Supplied material →

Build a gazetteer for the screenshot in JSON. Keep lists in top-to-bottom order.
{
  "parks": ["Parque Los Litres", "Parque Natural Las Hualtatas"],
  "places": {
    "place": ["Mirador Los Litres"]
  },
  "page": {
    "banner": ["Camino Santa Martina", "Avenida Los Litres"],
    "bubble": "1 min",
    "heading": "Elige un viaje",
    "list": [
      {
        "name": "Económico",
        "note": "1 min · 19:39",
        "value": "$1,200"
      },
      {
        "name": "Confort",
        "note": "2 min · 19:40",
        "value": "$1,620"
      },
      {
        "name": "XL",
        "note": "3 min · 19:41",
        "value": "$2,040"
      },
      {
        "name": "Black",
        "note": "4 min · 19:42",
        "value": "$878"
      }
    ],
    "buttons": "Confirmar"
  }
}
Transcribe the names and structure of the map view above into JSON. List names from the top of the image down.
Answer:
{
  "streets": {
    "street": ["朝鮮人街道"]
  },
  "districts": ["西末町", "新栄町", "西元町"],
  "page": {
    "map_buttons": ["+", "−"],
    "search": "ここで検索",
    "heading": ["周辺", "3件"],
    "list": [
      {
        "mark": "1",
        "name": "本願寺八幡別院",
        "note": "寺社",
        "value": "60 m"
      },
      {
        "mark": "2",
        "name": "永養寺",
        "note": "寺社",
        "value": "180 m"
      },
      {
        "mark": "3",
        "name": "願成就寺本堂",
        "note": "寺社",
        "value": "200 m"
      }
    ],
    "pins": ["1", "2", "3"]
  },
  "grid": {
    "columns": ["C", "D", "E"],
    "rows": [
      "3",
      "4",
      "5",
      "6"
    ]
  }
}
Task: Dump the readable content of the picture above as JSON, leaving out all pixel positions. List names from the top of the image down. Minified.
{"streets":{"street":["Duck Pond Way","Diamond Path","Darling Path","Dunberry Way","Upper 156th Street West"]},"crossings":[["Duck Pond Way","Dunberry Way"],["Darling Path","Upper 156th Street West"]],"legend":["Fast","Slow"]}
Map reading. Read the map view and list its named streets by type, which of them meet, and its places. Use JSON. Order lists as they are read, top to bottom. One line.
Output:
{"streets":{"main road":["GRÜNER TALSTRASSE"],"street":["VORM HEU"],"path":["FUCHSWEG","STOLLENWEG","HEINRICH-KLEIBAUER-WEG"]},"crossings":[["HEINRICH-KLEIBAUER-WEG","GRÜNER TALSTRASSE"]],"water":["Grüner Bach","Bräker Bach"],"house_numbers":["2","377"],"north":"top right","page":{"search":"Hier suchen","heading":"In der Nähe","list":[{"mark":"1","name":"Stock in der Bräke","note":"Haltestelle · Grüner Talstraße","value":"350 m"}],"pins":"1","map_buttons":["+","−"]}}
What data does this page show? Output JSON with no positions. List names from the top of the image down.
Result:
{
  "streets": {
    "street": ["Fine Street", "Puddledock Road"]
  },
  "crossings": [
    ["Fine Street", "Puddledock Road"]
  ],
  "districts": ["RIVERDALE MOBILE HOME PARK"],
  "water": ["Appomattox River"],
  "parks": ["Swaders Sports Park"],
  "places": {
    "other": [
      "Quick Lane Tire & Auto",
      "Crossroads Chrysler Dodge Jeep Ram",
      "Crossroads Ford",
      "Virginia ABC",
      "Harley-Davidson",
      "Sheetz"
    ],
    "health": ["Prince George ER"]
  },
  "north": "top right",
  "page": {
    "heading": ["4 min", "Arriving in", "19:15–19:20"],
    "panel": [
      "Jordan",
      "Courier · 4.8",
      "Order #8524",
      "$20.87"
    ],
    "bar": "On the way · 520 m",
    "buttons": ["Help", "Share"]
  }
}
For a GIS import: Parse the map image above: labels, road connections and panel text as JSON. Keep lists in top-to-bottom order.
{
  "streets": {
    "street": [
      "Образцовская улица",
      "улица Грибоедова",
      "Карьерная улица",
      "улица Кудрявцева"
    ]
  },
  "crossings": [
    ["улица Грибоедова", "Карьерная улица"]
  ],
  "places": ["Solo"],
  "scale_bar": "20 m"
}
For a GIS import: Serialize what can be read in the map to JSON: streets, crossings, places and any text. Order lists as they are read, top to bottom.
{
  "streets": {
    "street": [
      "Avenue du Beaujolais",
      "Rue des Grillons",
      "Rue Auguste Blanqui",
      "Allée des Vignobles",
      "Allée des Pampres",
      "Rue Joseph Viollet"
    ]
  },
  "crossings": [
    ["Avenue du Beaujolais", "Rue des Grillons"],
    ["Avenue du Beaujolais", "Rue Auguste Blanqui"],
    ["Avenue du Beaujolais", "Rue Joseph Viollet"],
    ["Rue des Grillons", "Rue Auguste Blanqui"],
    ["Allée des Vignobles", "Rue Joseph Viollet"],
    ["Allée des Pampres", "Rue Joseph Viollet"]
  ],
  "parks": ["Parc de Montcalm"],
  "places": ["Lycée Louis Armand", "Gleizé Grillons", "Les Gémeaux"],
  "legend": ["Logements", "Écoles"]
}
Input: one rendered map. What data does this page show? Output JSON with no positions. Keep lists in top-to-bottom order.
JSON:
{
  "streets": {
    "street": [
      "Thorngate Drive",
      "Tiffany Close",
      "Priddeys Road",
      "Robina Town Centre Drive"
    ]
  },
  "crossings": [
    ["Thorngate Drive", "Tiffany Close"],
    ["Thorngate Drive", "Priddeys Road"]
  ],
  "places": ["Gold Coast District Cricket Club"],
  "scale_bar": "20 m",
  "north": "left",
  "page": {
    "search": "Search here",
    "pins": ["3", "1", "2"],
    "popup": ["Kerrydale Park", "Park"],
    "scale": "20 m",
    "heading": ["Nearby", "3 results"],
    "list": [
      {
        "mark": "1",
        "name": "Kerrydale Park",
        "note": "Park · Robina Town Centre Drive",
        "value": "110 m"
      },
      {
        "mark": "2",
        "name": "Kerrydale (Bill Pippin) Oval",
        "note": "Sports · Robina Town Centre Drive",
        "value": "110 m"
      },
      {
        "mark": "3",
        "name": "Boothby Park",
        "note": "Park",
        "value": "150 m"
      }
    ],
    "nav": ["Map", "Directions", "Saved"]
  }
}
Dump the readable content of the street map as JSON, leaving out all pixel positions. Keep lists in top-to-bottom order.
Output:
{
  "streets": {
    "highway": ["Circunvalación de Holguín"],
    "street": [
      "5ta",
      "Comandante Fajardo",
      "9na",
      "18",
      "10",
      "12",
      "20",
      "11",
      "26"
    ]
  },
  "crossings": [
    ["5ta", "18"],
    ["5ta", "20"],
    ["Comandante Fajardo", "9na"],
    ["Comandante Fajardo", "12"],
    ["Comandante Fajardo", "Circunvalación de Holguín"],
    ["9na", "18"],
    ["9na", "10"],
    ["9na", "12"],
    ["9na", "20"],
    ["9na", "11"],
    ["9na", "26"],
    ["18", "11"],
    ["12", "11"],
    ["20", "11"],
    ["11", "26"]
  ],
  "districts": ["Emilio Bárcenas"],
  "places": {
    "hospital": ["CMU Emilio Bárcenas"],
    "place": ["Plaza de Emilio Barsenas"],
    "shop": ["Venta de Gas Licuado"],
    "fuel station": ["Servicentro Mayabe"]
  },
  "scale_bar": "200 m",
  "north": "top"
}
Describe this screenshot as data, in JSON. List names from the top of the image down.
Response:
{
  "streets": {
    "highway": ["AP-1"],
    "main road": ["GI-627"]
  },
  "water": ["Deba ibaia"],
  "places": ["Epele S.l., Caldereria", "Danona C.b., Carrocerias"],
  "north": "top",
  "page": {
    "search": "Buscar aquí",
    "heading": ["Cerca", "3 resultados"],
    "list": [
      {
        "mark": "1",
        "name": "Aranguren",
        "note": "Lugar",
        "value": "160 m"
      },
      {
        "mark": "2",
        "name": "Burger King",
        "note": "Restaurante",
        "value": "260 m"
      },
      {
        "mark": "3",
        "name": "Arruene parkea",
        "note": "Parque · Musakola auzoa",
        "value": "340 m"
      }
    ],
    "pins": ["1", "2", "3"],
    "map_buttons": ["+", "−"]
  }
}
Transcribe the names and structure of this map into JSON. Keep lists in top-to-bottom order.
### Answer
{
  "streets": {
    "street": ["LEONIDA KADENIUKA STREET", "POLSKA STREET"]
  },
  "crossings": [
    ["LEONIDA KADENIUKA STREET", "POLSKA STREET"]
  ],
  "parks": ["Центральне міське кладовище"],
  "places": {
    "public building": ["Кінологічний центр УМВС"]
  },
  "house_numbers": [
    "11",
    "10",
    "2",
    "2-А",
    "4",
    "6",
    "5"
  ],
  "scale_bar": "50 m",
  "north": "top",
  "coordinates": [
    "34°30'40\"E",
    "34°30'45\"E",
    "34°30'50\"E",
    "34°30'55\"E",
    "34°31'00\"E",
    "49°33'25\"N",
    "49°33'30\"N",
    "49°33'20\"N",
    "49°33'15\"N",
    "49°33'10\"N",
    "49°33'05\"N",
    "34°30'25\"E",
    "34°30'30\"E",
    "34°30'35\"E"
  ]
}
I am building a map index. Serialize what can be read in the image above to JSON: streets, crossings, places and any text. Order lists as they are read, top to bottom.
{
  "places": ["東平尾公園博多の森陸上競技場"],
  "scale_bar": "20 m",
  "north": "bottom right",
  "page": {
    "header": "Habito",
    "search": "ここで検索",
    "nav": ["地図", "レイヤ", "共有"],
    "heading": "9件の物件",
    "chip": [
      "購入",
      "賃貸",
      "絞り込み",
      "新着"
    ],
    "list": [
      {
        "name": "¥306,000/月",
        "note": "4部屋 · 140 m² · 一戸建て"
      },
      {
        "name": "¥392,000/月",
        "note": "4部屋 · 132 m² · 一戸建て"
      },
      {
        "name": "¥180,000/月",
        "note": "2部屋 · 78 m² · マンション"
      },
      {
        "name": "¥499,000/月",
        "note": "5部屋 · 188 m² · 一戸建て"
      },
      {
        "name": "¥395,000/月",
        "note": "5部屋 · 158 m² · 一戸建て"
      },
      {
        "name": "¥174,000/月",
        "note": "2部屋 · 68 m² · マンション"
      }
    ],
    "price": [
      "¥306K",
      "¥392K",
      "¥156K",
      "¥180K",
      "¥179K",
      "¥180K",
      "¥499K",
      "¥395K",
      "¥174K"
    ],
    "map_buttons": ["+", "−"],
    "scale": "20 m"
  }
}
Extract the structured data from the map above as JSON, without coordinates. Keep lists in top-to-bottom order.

What this task involves → Reply with nothing except the number of lines in the listing above that include the string "data".

Task solution → 4